Bir hükümdar, sarayının görkemiyle bir türlü tatmin olmuyor, sürekli inşaat yapıyor, sürekli bahçeyi genişletiyordu.
Sarayın bahçesi bazen bir suya ulaşıyor, haydi hemen o suyun çevresine yeni bir inşaat yapılıyor ve bahçe suyun diğer yanına doğru genişliyordu.
Sonunda saray büyüdü büyüdü ve bir dul kadının arazisine dayandı.
Hükümdar bir gün bahçesinin dibinde gezerken, en uçtaki ağaçları çok sevdi ve bahçenin biraz daha genişletilmesini, bu ağaçlardan da daha çok dikilmesini istedi.
Bahçıvanlar ve ustalar çalışmaya giriştiler ve dul kadının arazisinde ilerlenmeye başlandı.
Dul kadın, olağan bir vatandaş gibi önce kadıya gitti. Kadı davayı dinledi, kadını başından savdı. Kadın başka bir kadıya gitti o da dinledi, bembeyaz oldu ve o da kadını başından savdı. Hiç kimse kadının haklı davasının peşine düşmek istemiyordu.

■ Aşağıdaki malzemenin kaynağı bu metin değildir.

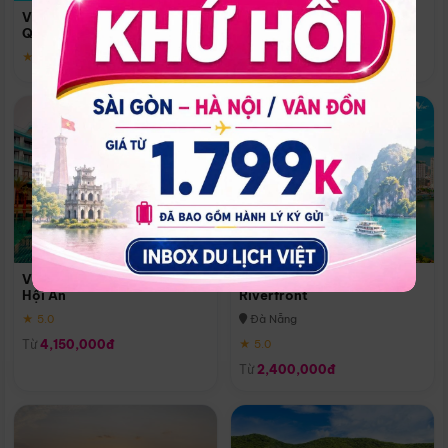
Quoc
Vinpearl Resort & Spa Phu
Phú Quốc
Quoc
★ 5.0
★ 5.0
Vinpearl Resort & Golf Nam
Melia Vinpearl Danang
Hội An
Riverfront
★ 5.0
Đà Nẵng
Từ
4,150,000đ
★ 5.0
Từ
2,400,000đ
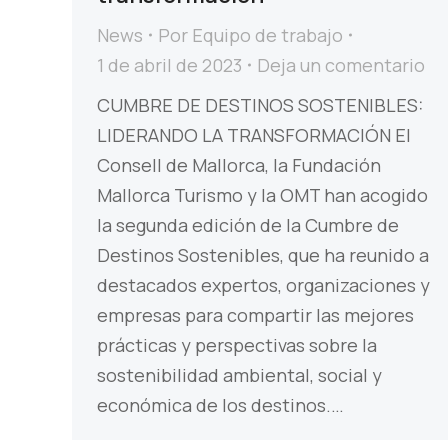
News
Por
Equipo de trabajo
1 de abril de 2023
Deja un comentario
CUMBRE DE DESTINOS SOSTENIBLES:
LIDERANDO LA TRANSFORMACIÓN El
Consell de Mallorca, la Fundación
Mallorca Turismo y la OMT han acogido
la segunda edición de la Cumbre de
Destinos Sostenibles, que ha reunido a
destacados expertos, organizaciones y
empresas para compartir las mejores
prácticas y perspectivas sobre la
sostenibilidad ambiental, social y
económica de los destinos.…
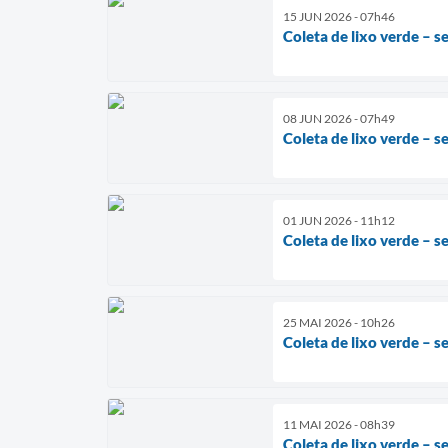
15 JUN 2026 - 07h46
Coleta de lixo verde – s
08 JUN 2026 - 07h49
Coleta de lixo verde – s
01 JUN 2026 - 11h12
Coleta de lixo verde – s
25 MAI 2026 - 10h26
Coleta de lixo verde – s
11 MAI 2026 - 08h39
Coleta de lixo verde – s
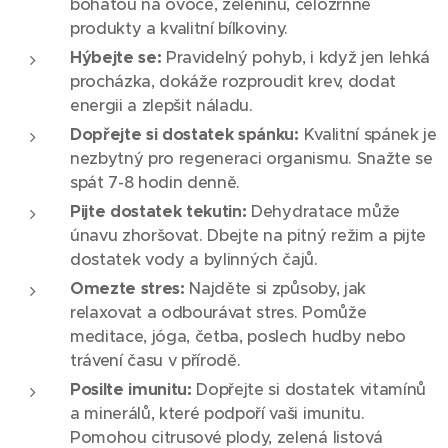
bohatou na ovoce, zeleninu, celozrnné
produkty a kvalitní bílkoviny.
Hýbejte se:
Pravidelný pohyb, i když jen lehká
procházka, dokáže rozproudit krev, dodat
energii a zlepšit náladu.
Dopřejte si dostatek spánku:
Kvalitní spánek je
nezbytný pro regeneraci organismu. Snažte se
spát 7-8 hodin denně.
Pijte dostatek tekutin:
Dehydratace může
únavu zhoršovat. Dbejte na pitný režim a pijte
dostatek vody a bylinných čajů.
Omezte stres:
Najděte si způsoby, jak
relaxovat a odbourávat stres. Pomůže
meditace, jóga, četba, poslech hudby nebo
trávení času v přírodě.
Posilte imunitu:
Dopřejte si dostatek vitamínů
a minerálů, které podpoří vaši imunitu.
Pomohou citrusové plody, zelená listová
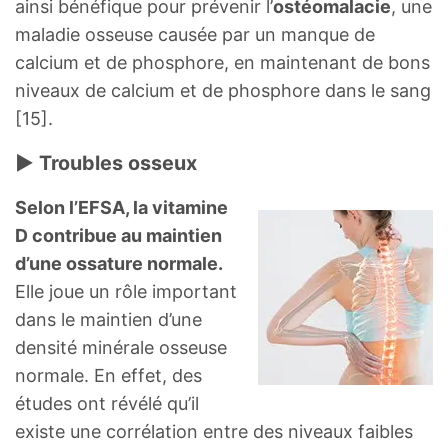
ainsi bénéfique pour prévenir l’
ostéomalacie
, une
maladie osseuse causée par un manque de
calcium et de phosphore, en maintenant de bons
niveaux de calcium et de phosphore dans le sang
[15].
► Troubles osseux
Selon l’EFSA, la vitamine
D contribue au maintien
d’une ossature normale.
Elle joue un rôle important
dans le maintien d’une
densité minérale osseuse
normale. En effet, des
études ont révélé qu’il
existe une corrélation entre des niveaux faibles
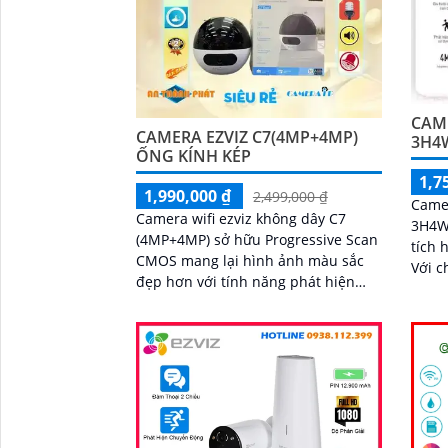
CAME
CAMERA EZVIZ C7(4MP+4MP)
3H4
ỐNG KÍNH KÉP
1,7
1,990,000 ₫
2,499,000 ₫
Came
Camera wifi ezviz không dây C7
3H4WF
(4MP+4MP) sở hữu Progressive Scan
tích 
CMOS mang lại hình ảnh màu sắc
Với 
đẹp hơn với tính năng phát hiện
Động,
chuyển động thông minh camera
ngay 
này có khả năng nhận diện hình
động
dáng người vào ban đêm với hồng
ngoại 10m sự tích hợp của micro và
loa màu sắc sáng đẹp 8.0 MP giúp
phân biệt người một cách chính xác
công nghệ xử lý hình ảnh thiếu sáng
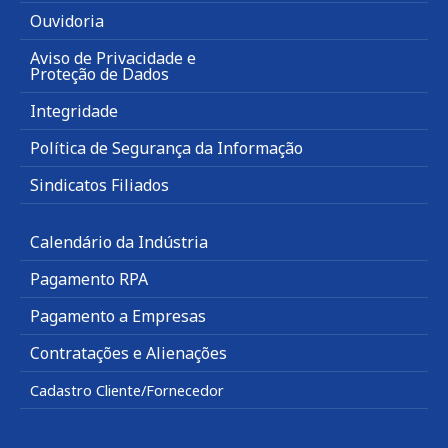
Ouvidoria
Aviso de Privacidade e
Proteção de Dados
Integridade
Política de Segurança da Informação
Sindicatos Filiados
Calendário da Indústria
Pagamento RPA
Pagamento a Empresas
Contratações e Alienações
Cadastro Cliente/Fornecedor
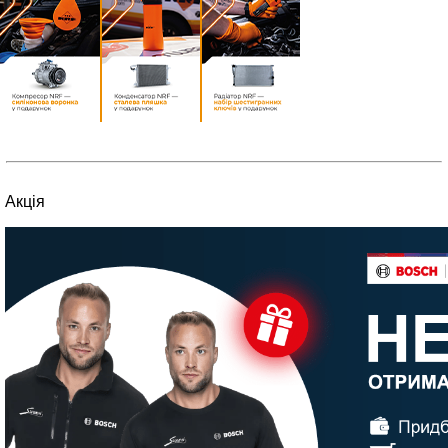
Акція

Kadın bir gün bahçesinde oturmuş kara kara düşünürken, önünden hükümdarın en yaşlı veziri geçti. Vezir kadının üzgün halini fark edince geri döndü ve derdini sordu.
Kadın her şeyi yaşlı vezire anlattı. Vezir dinledi, gitti.

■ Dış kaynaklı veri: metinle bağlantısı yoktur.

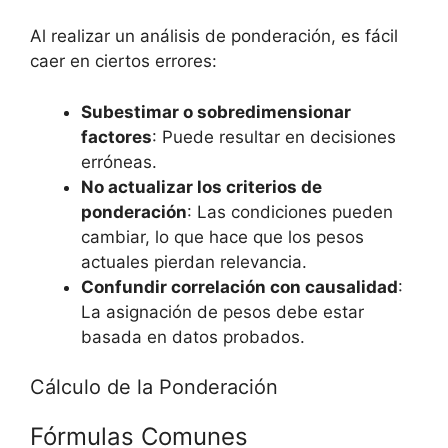
Al realizar un análisis de ponderación, es fácil
caer en ciertos errores:
Subestimar o sobredimensionar
factores
: Puede resultar en decisiones
erróneas.
No actualizar los criterios de
ponderación
: Las condiciones pueden
cambiar, lo que hace que los pesos
actuales pierdan relevancia.
Confundir correlación con causalidad
:
La asignación de pesos debe estar
basada en datos probados.
Cálculo de la Ponderación
Fórmulas Comunes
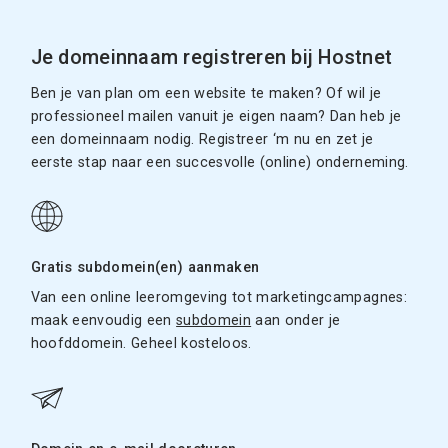
Je domeinnaam registreren bij Hostnet
Ben je van plan om een website te maken? Of wil je
professioneel mailen vanuit je eigen naam? Dan heb je
een domeinnaam nodig. Registreer ‘m nu en zet je
eerste stap naar een succesvolle (online) onderneming.
Gratis subdomein(en) aanmaken
Van een online leeromgeving tot marketingcampagnes:
maak eenvoudig een
subdomein
aan onder je
hoofddomein. Geheel kosteloos.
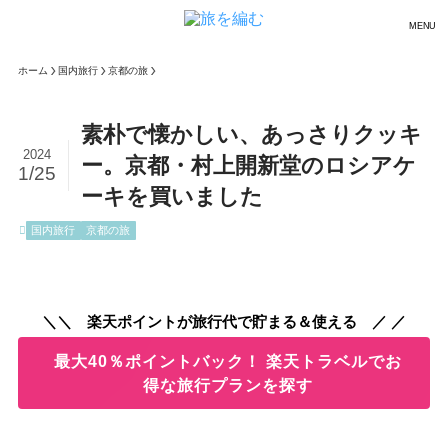
MENU
ホーム
国内旅行
京都の旅
素朴で懐かしい、あっさりクッキ
2024
ー。京都・村上開新堂のロシアケ
1/25
ーキを買いました
国内旅行
京都の旅
＼＼ 楽天ポイントが旅行代で貯まる＆使える ／ ／
最大40％ポイントバック！ 楽天トラベルでお
得な旅行プランを探す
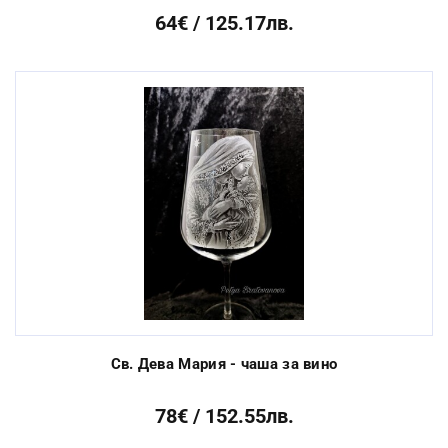
64€ / 125.17лв.
Св. Дева Мария - чаша за вино
78€ / 152.55лв.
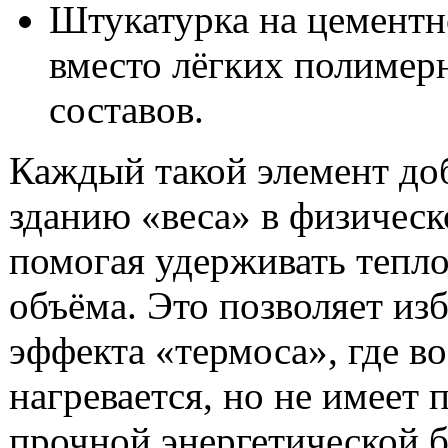
Штукатурка на цементн
вместо лёгких полимер
составов.
Каждый такой элемент до
зданию «веса» в физическ
помогая удерживать тепл
объёма. Это позволяет из
эффекта «термоса», где в
нагревается, но не имеет 
прочной энергетической б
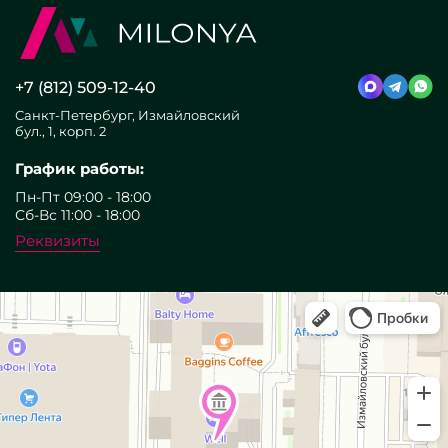
+7 (812) 509-12-40
Санкт-Петербург, Измайловский
бул., 1, корп. 2
График работы:
Пн-Пт 09:00 - 18:00
Сб-Вс 11:00 - 18:00
Реквизиты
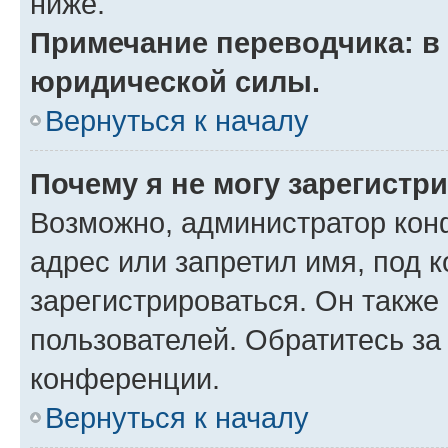
ниже.
Примечание переводчика: в 
юридической силы.
Вернуться к началу
Почему я не могу зарегистр
Возможно, администратор кон
адрес или запретил имя, под 
зарегистрироваться. Он также
пользователей. Обратитесь з
конференции.
Вернуться к началу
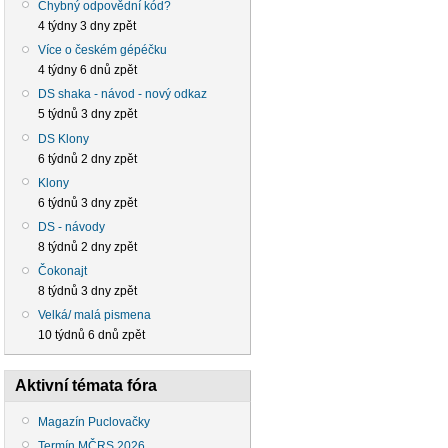
Chybný odpovědní kód?
4 týdny 3 dny zpět
Více o českém gépéčku
4 týdny 6 dnů zpět
DS shaka - návod - nový odkaz
5 týdnů 3 dny zpět
DS Klony
6 týdnů 2 dny zpět
Klony
6 týdnů 3 dny zpět
DS - návody
8 týdnů 2 dny zpět
Čokonajt
8 týdnů 3 dny zpět
Velká/ malá pismena
10 týdnů 6 dnů zpět
Aktivní témata fóra
Magazín Puclovačky
Termín MČRS 2026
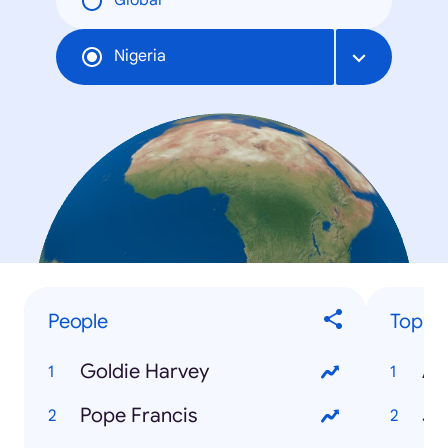
Global
Nigeria
People
Top Tr
Goldie Harvey
AS
Pope Francis
JA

Ertesi sabah vezir geri döndü, elinde bir kürek ve bir çuval vardı.
Tam hükümdar bahçesindeki çalışmaları denetlemek için dolaştığı sırada o da dul kadının arazisini kazmaya, toprakları çuvala doldurmaya başladı.
Hükümdar yaşlı vezirin yaptığını gördü, bir anlam veremedi, uzaktan izlemeye koyuldu.

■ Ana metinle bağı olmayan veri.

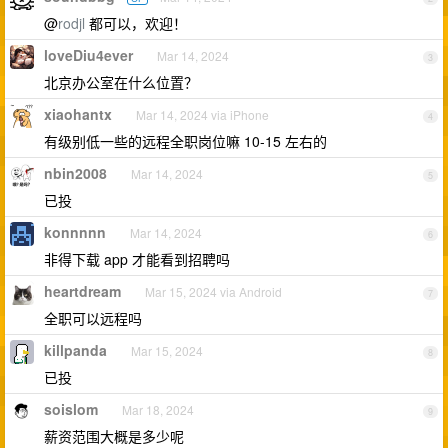
@
rodjl
都可以，欢迎！
loveDiu4ever
Mar 14, 2024
3
北京办公室在什么位置？
xiaohantx
Mar 14, 2024 via iPhone
4
有级别低一些的远程全职岗位嘛 10-15 左右的
nbin2008
Mar 14, 2024
5
已投
konnnnn
Mar 14, 2024
6
非得下载 app 才能看到招聘吗
heartdream
Mar 15, 2024 via Android
7
全职可以远程吗
killpanda
Mar 15, 2024
8
已投
soislom
Mar 18, 2024
9
薪资范围大概是多少呢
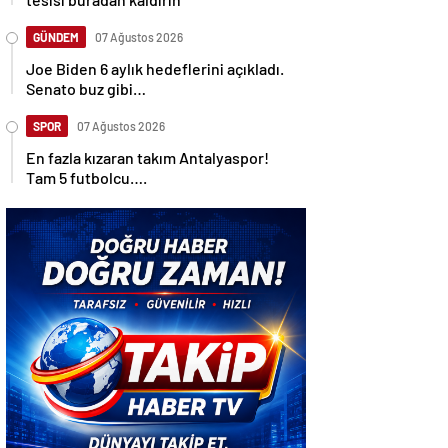
GÜNDEM
07 Ağustos 2026
Joe Biden 6 aylık hedeflerini açıkladı.
Senato buz gibi…
SPOR
07 Ağustos 2026
En fazla kızaran takım Antalyaspor!
Tam 5 futbolcu….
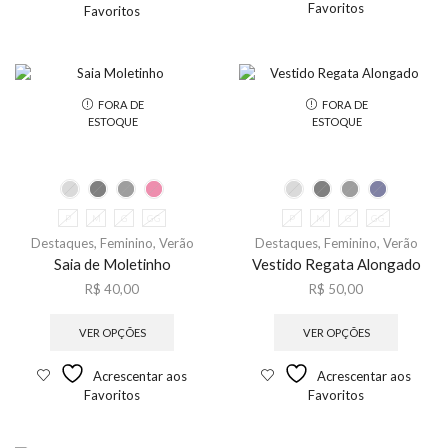
Favoritos
Favoritos
FORA DE
FORA DE
ESTOQUE
ESTOQUE
P
M
G
GG
P
M
G
GG
Destaques
,
Feminino
,
Verão
Destaques
,
Feminino
,
Verão
Saia de Moletinho
Vestido Regata Alongado
R$
40,00
R$
50,00
VER OPÇÕES
VER OPÇÕES
Acrescentar aos
Acrescentar aos
Favoritos
Favoritos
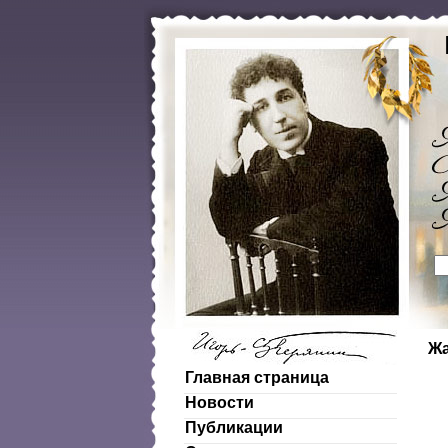
Жа
Главная страница
Новости
Публикации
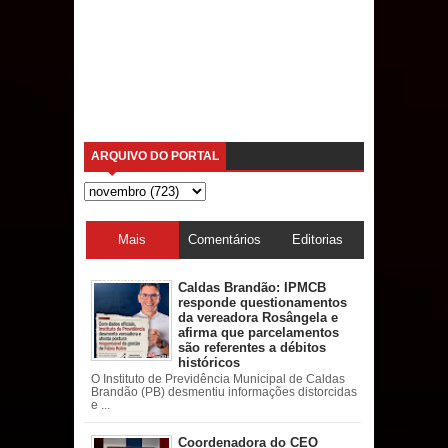
ARQUIVO DO PORTAL
Mais
Comentários
Editorias
acessadas
Caldas Brandão: IPMCB
responde questionamentos
da vereadora Rosângela e
afirma que parcelamentos
são referentes a débitos
históricos
O Instituto de Previdência Municipal de Caldas
Brandão (PB) desmentiu informações distorcidas
e ...
Coordenadora do CEO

Yaşlı vezir çuvalı toprakla doldurduktan sonra kaldırıp sırtına vurmayı denedi. Olmadı, çuval çok ağırdı. Yaşlı vezir çuvalı tekrar yere indirdi, içinden toprak boşaltacağına biraz daha toprak ekledi ve tekrar sırtına vurmayı denedi. Tabii ki yine olmadı.
Tam tekrar çuvala toprak ekliyordu ki, hükümdar merakına yenildi ve yaşlı vezirin yanına gitti. Ne yaptığını sordu.
"Hükümdarım" dedi yaşlı vezir, "Öbür tarafa giderken ne kadar toprak götürebileceğimi anlamaya çalışıyorum..."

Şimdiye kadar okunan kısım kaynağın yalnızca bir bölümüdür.